Pretty much any job comes with the risk of getting injured while working. However, performers, whether they be dancers or musicians, run the risk of debilitating injuries from repetitive movements or continuous use of body parts. What makes these types of injury particularly pernicious is that regular practice and performance is vital to honing skills, and constant use of a performer’s body does not permit much downtime. This lack of rest can eventually result in cumulative career-ending injuries.

Typical performance injuries can include carpal tunnel syndrome, nerve impingement syndrome, vocal nodes, torn tendons and ligaments and severely strained muscles. Treatment plans may include forced periods of rest, physical therapy and even surgery. However, there is good news in that Feldenkrais and Alexander Techniques may prevent repeated injuries.

Both techniques teach participants how to use their bodies in the most efficacious way to reduce pain, remove limitations on movement and to prevent injuries. I found Feldenkrais clasees to be a bit too strenuous when dealing with a nerve impingement syndrome. The Alexander technique classes were more simple, less painful and consisted of re-learning basic movements such as piano keyboard skills, typing, reaching for a phone, standing up, sitting down and walking. The objective is to learn better use of your body to eliminate pain. Both techniques and physical therapy may eliminate the need for surgery.

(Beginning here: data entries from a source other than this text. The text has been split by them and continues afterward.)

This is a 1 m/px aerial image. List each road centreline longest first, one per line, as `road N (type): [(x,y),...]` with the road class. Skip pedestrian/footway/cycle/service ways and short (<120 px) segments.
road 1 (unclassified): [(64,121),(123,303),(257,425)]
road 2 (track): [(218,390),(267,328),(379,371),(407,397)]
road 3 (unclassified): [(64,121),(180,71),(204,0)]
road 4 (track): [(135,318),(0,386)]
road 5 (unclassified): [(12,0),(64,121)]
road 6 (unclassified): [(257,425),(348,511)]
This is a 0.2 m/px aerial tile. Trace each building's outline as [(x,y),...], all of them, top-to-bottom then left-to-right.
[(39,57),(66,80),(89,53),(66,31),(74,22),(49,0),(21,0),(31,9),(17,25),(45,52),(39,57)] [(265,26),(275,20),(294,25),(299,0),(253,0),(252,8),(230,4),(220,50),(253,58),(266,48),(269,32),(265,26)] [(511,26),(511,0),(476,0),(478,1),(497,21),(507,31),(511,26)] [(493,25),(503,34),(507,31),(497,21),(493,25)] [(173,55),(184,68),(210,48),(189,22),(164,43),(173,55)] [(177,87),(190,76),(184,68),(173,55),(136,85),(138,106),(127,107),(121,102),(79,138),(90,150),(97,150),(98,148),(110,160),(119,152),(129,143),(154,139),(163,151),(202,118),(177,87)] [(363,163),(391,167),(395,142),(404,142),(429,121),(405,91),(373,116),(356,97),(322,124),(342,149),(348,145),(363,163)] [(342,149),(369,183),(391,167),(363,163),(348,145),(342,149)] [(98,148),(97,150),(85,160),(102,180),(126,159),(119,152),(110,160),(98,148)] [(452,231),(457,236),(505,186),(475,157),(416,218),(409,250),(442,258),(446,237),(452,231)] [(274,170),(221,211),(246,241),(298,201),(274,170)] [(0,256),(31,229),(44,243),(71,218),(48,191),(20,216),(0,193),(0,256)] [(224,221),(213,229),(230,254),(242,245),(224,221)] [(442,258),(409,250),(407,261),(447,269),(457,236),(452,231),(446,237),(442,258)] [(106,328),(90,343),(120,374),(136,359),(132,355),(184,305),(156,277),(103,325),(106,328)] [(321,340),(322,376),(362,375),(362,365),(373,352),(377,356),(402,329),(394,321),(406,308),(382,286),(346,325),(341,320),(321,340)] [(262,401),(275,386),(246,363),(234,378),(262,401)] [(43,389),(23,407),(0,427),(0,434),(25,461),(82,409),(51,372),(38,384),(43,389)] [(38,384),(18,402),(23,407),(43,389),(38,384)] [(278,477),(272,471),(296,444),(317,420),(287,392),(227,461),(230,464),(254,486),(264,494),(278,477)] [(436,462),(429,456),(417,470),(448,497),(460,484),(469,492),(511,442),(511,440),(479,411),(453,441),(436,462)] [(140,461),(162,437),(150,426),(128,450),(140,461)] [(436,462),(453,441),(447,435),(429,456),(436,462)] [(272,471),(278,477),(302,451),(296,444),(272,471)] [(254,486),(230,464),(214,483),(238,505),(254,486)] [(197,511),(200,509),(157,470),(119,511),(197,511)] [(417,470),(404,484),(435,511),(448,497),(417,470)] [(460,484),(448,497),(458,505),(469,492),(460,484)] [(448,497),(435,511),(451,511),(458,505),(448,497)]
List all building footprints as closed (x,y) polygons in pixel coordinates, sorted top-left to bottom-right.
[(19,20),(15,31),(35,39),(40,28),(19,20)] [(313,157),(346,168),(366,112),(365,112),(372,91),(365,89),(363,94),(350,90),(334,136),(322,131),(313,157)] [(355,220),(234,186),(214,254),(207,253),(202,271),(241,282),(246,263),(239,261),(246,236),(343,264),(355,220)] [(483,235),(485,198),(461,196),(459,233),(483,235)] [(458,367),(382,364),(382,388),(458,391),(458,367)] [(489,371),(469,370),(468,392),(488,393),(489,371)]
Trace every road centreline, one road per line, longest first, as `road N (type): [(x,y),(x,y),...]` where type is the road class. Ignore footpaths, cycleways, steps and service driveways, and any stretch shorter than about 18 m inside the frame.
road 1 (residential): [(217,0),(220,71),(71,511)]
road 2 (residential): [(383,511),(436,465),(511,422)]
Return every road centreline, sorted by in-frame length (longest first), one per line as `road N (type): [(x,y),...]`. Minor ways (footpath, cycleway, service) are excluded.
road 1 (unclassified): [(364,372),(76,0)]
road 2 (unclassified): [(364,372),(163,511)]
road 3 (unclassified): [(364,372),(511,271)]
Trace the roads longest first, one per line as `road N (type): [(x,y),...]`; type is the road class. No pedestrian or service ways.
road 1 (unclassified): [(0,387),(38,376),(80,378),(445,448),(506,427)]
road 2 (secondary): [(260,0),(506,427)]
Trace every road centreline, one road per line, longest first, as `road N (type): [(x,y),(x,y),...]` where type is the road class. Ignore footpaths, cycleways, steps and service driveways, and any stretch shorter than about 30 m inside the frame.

However, if you do need to see a doctor for a performance-related injury, the Performing Arts Medical Association, has a referral service online. While this service is not exhaustive, it can get you started with finding help and also provides counseling referrals that can help you deal with the stress of injury.

There is also the journal, Medical Problems of Performing Artists which includes scholarly studies and information on performance injuries in both music and dance.

Recovery from a performance injury is not easy. However, you will be more likely to heal quickly if you recognize that a combination of medical help, allied therapies and rest are critical to regaining optimum performance health.